*** Information supplied ***
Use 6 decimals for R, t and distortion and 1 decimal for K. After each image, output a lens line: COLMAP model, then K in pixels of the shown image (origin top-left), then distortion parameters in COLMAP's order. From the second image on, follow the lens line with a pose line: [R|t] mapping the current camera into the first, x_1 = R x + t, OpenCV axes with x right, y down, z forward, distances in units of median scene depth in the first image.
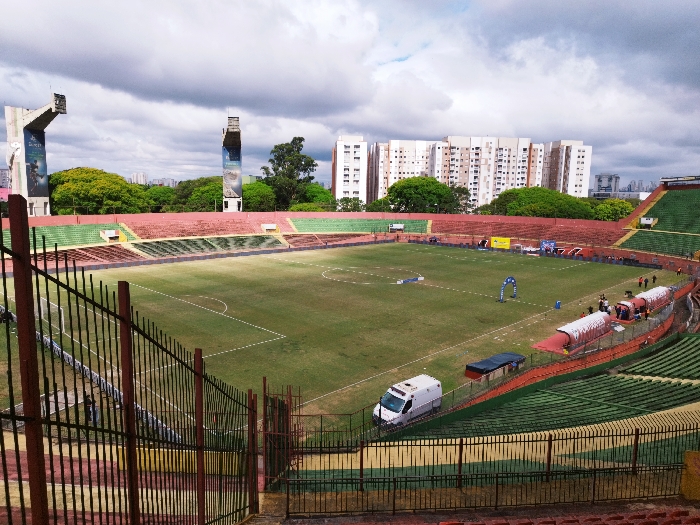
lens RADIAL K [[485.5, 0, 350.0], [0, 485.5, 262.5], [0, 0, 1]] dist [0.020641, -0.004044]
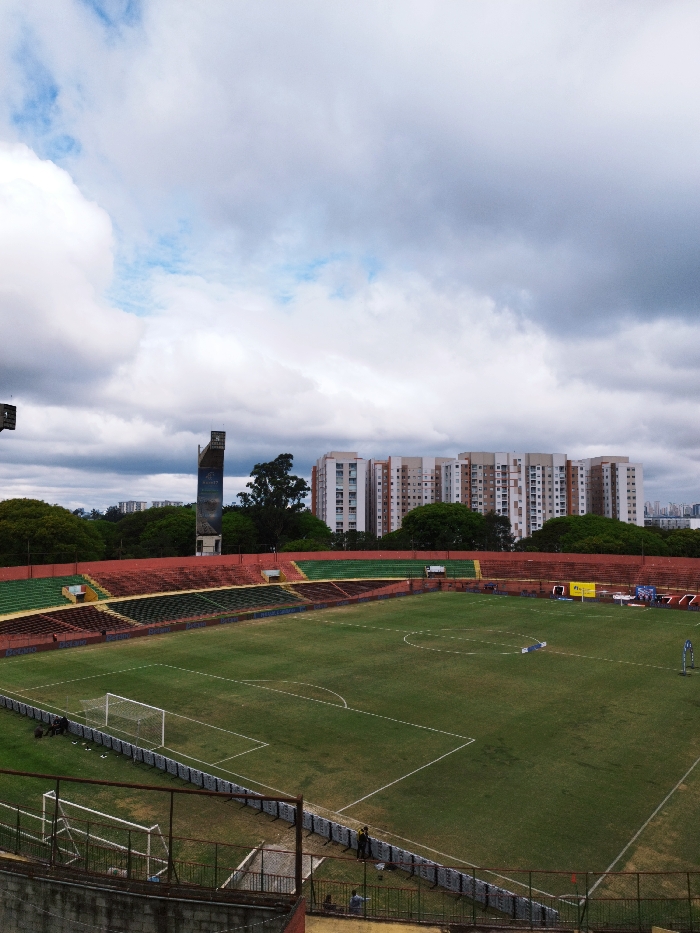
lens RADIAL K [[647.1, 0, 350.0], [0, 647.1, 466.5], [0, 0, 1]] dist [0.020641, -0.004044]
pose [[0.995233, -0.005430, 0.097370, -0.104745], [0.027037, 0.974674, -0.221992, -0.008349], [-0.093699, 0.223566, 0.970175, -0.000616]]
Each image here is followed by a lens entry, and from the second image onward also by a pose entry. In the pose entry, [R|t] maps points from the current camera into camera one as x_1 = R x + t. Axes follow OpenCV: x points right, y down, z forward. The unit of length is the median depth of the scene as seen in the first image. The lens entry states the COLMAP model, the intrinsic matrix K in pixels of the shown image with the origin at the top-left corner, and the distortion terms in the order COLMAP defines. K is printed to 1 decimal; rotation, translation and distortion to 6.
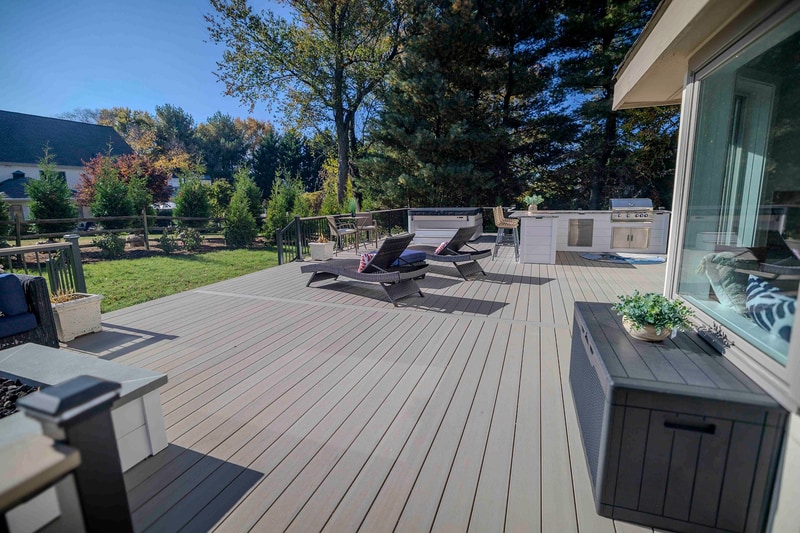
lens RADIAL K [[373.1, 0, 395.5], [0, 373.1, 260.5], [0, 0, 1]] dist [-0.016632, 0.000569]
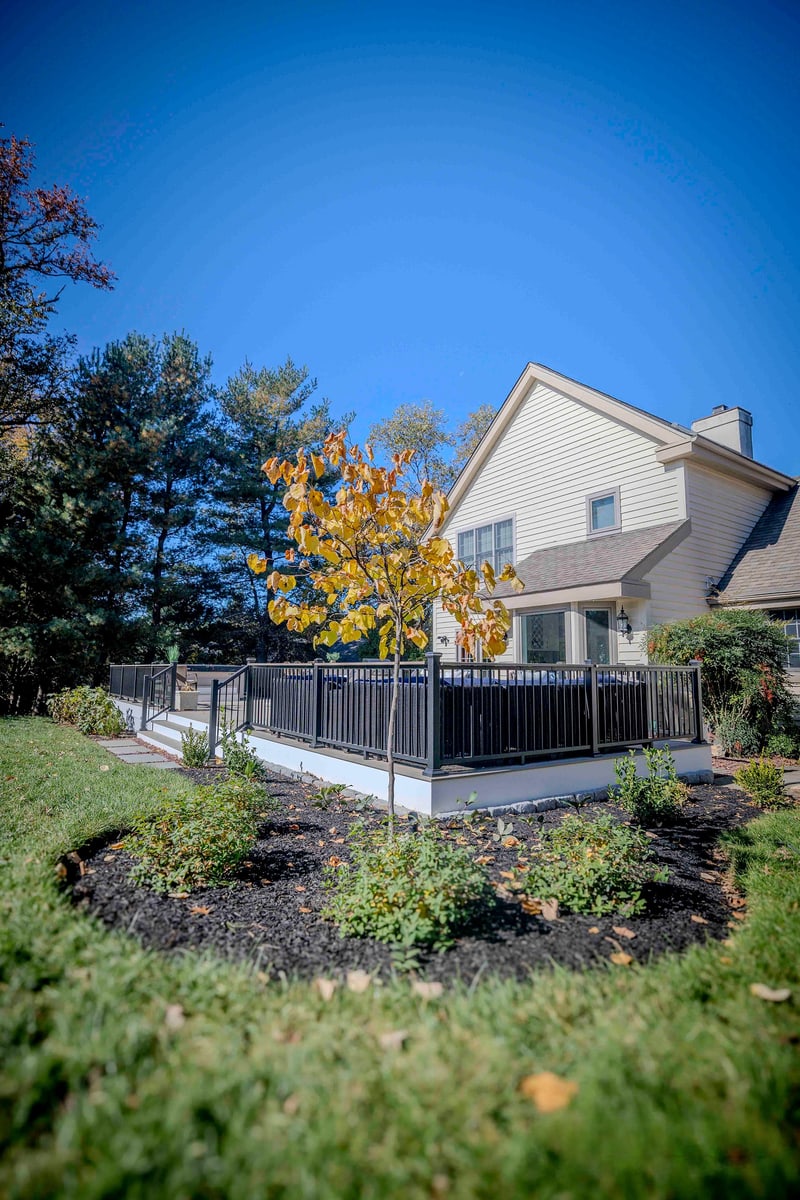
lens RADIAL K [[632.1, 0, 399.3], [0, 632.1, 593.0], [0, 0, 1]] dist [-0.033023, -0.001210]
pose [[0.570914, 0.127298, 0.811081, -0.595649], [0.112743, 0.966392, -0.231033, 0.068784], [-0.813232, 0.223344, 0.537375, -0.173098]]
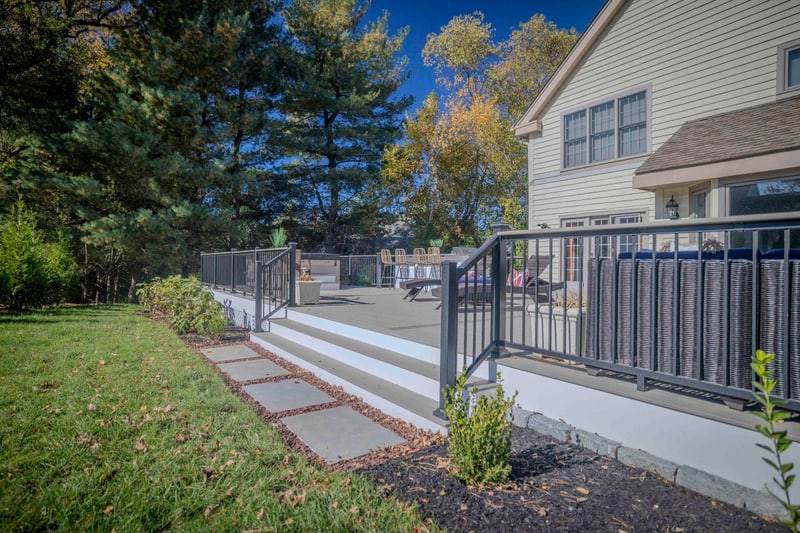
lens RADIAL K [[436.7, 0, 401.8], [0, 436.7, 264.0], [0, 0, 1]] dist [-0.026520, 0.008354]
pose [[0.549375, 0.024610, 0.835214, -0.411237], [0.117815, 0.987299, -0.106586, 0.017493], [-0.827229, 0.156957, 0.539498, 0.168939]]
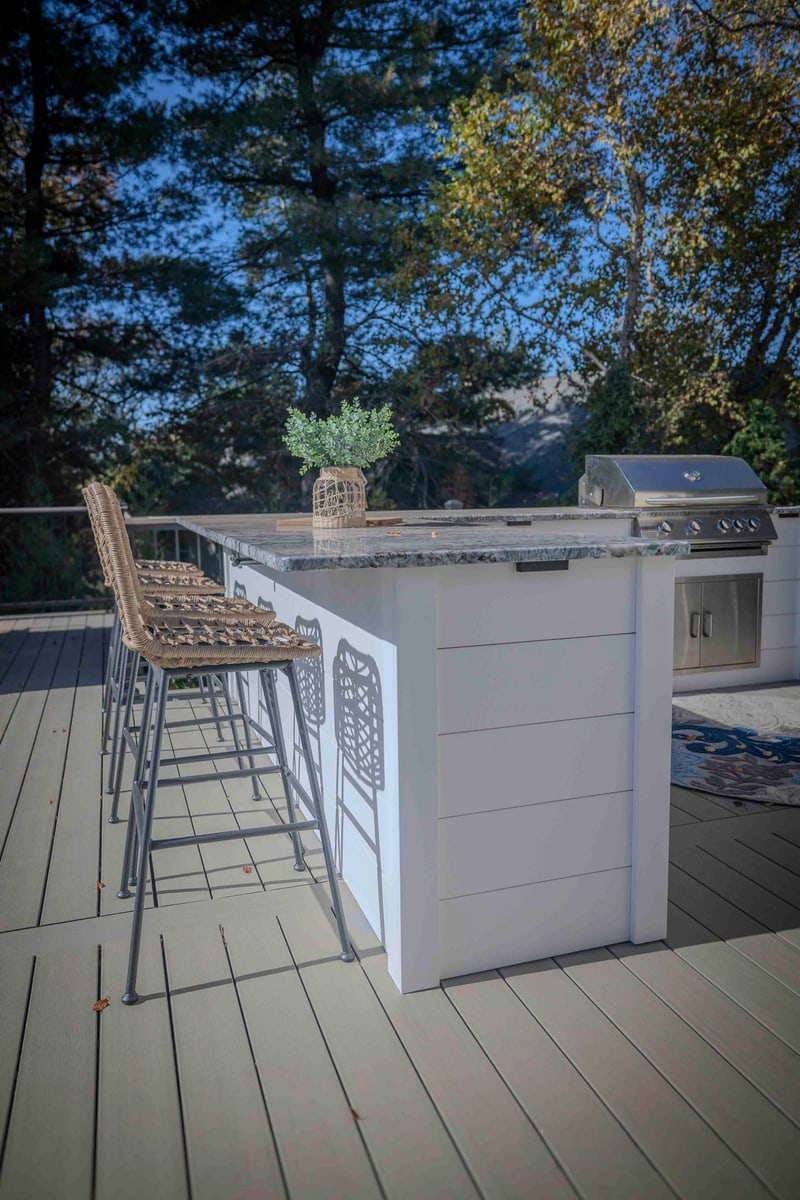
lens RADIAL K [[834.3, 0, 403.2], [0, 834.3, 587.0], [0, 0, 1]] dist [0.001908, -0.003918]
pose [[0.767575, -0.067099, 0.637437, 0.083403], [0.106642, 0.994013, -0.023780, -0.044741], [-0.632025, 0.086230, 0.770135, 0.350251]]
*** End of Information supplied ***
Task instructions:
Only the lines from the one containing "Each image here" through the last line of the entries above should be copied, exactly as they are and without the pictures.

Answer space:
Each image here is followed by a lens entry, and from the second image onward also by a pose entry. In the pose entry, [R|t] maps points from the current camera into camera one as x_1 = R x + t. Axes follow OpenCV: x points right, y down, z forward. The unit of length is the median depth of the scene as seen in the first image. The lens entry states the COLMAP model, the intrinsic matrix K in pixels of the shown image with the origin at the top-left corner, and the distortion terms in the order COLMAP defines. K is printed to 1 decimal; rotation, translation and distortion to 6.
lens RADIAL K [[373.1, 0, 395.5], [0, 373.1, 260.5], [0, 0, 1]] dist [-0.016632, 0.000569]
lens RADIAL K [[632.1, 0, 399.3], [0, 632.1, 593.0], [0, 0, 1]] dist [-0.033023, -0.001210]
pose [[0.570914, 0.127298, 0.811081, -0.595649], [0.112743, 0.966392, -0.231033, 0.068784], [-0.813232, 0.223344, 0.537375, -0.173098]]
lens RADIAL K [[436.7, 0, 401.8], [0, 436.7, 264.0], [0, 0, 1]] dist [-0.026520, 0.008354]
pose [[0.549375, 0.024610, 0.835214, -0.411237], [0.117815, 0.987299, -0.106586, 0.017493], [-0.827229, 0.156957, 0.539498, 0.168939]]
lens RADIAL K [[834.3, 0, 403.2], [0, 834.3, 587.0], [0, 0, 1]] dist [0.001908, -0.003918]
pose [[0.767575, -0.067099, 0.637437, 0.083403], [0.106642, 0.994013, -0.023780, -0.044741], [-0.632025, 0.086230, 0.770135, 0.350251]]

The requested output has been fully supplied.